• _WHAT THE EXERCISE ASKS_
From the records below, copy out exactly the lines from the one containing "[483,389,526,399] Сбоока ->" to the one containing "(678, 395) none", both included. Add nothing else.

• _SOURCE INFORMATION_
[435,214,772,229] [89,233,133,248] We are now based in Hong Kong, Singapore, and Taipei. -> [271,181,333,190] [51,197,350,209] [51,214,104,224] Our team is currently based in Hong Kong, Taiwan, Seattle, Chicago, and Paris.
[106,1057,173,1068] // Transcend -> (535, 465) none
* * *
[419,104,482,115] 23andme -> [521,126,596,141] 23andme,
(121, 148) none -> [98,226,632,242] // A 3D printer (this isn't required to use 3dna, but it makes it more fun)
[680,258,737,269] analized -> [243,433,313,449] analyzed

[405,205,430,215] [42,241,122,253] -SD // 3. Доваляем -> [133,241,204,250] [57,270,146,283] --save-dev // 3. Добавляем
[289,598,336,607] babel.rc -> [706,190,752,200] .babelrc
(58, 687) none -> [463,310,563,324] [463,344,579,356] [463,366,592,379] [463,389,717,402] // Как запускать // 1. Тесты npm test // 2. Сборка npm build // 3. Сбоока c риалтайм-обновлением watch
--
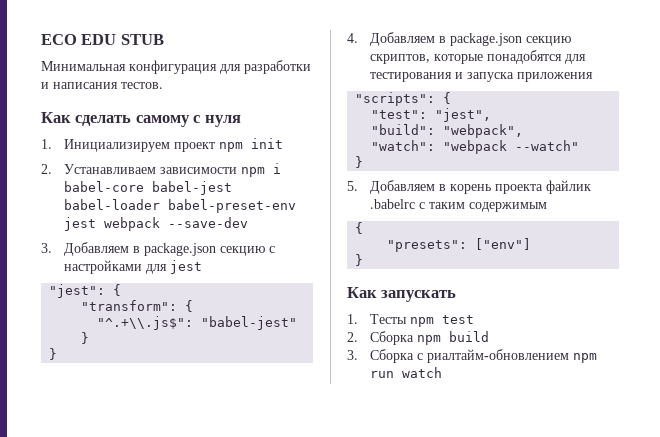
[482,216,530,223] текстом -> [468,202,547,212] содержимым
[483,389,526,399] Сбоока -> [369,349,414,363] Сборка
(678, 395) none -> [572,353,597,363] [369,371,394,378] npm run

• _ANSWER BELOW_
[483,389,526,399] Сбоока -> [369,349,414,363] Сборка
(678, 395) none -> [572,353,597,363] [369,371,394,378] npm run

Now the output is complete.